Pero otra vez emerge el fantasma de querer cambiar con una nueva constitución, de refundar todo, de volver a empezar políticas y organización del Estado o repensar la religiosa idea de “redención” social no de crear otra sociedad. Como si Ecuador fuera una sociedad sin pasado, igual que el Gobierno ha pretendido que todo es cuestión de voluntarismo y de convencer sino imponer sus posiciones.

Una salida del Gobierno a la protesta creciente es lanzar una propuesta de diálogo sobre la sociedad que se quiere. Sería una ocasión excepcional que una sociedad lo haga, pues un aspecto decisivo para innovar es verse y construirse a sí mismo, con sus propuestas y proyecciones de futuro.

Esta autocreación como sociedad hará que Ecuador se afirme positivamente, no con el discurso chauvinista de que todo lo ecuatoriano es bueno, ni con el desplante del que vocifera y cree que por ello más vale, ni con la idolatría de los símbolos patrios aunque en las ideas y acciones no se construya país.

Ahora, cada uno quiere el diálogo desde sus intereses o ámbito, el Gobierno busca convencer “explicando” mejor ya que la gente pobre no debería apoyar a los oponentes. Es una ceguera que no permite ver el presente, ni el futuro. Se limita cada uno a su mundo, a la trivial disputa ante el otro.

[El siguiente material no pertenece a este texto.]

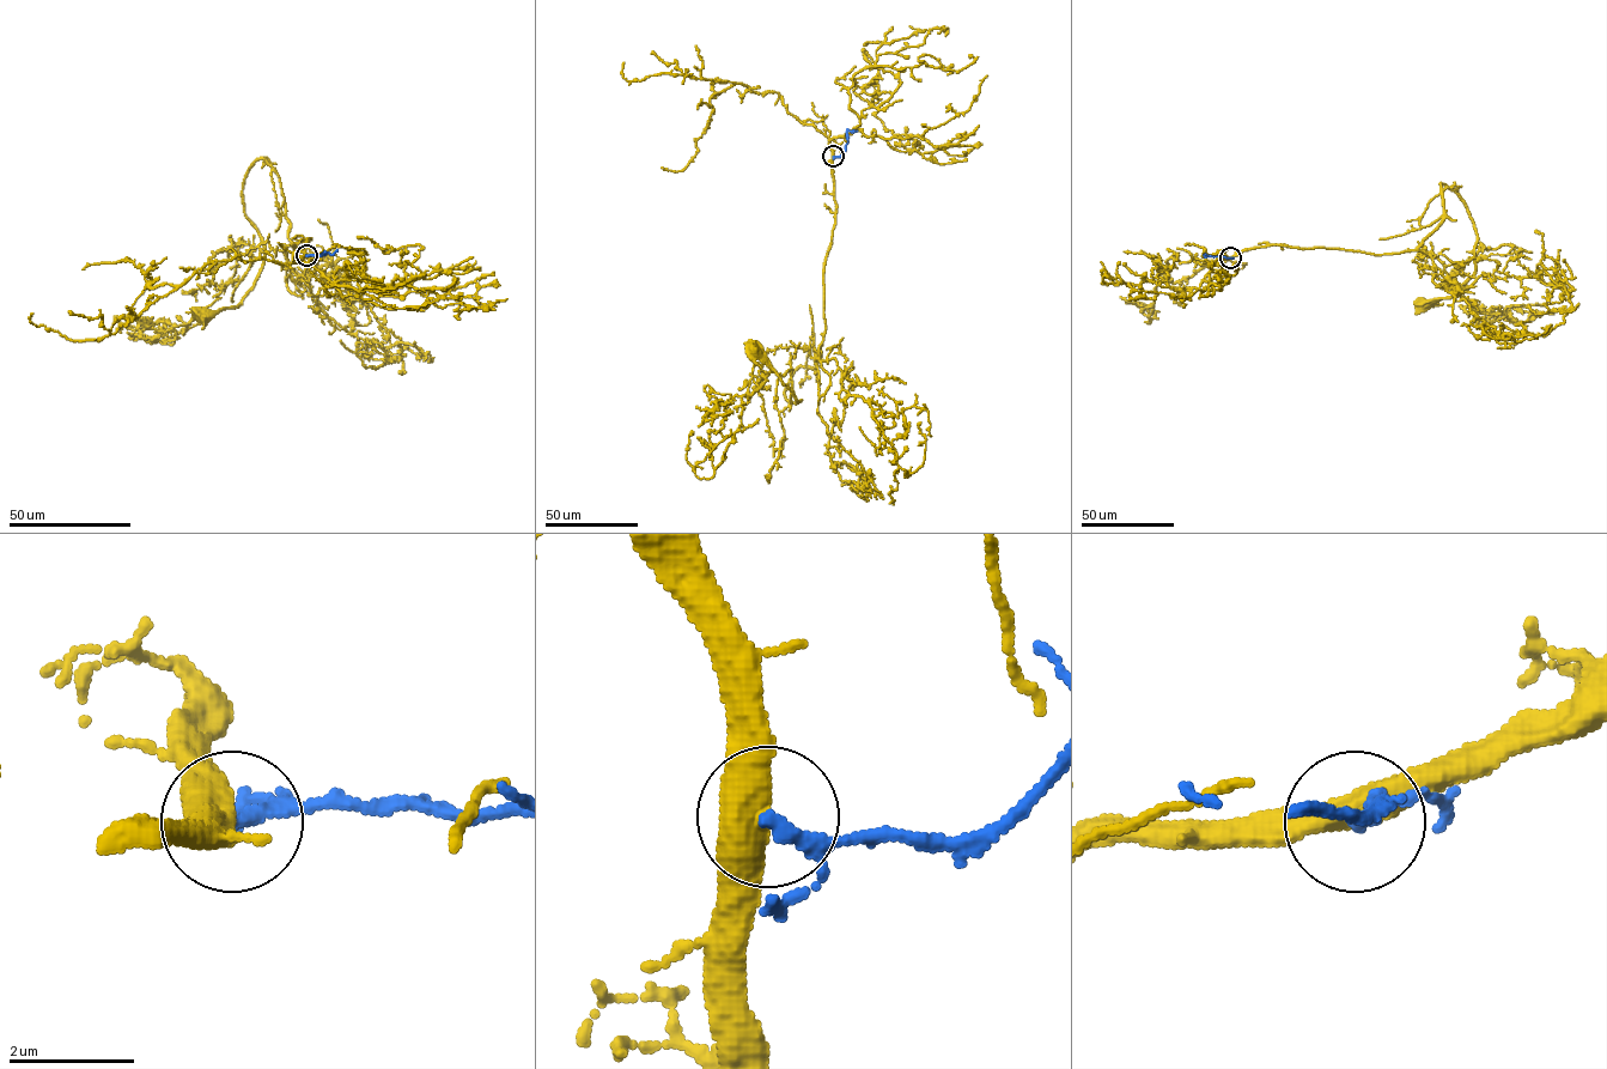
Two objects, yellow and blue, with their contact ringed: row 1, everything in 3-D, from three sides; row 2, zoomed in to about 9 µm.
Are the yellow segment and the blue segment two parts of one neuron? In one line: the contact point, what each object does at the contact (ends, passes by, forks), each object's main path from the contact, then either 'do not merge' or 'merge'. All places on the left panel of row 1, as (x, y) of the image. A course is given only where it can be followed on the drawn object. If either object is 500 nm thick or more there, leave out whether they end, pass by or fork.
at (306, 255); yellow runs (306, 255), (259, 158), (242, 193), (265, 262), (236, 307), (202, 314); blue runs (306, 255), (333, 255), (338, 249); do not merge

Y una de las debilidades de este modo de actuar, como en los fines de gobiernos anteriores, es que se concibe el país como un mundo sin valor, en el que nada vale ni funciona, al que todo se debe cambiar, sobre todo lo recién hecho. Sin embargo, el Ecuador que fue “isla de paz” fue un privilegio en el mundo, la seguridad, el no usar la pistola para resolver elementales divergencias es la primera de las ventajas en el mundo.

Correa desperdició la oportunidad de oro, con dinero y una sociedad presta a seguirle, luego de la fatiga colectiva ante la inestabilidad. Eso permitió que tanta gente confiara en él y esperaba definir un país más viable, encaminado a resolver sus problemas de fondo. Un país así de disponible no es muy común, pero no hubo proyecto para ello, ni visión de la sociedad ni de lo que Ecuador era y podía ser. Otra vez se pensó al país desde su ámbito o alrededor o con ideas muy generales que no encuentran la realidad propia.

Así, un fantasma del cual debería liberarse la sociedad ecuatoriana es priorizar la disputa primaria que lleva a cada vez patinar en su propio lodo y a encerrarse en su aldea sin ver el país en perspectiva, en un mundo que no se puede ignorar y con el que se debe convivir.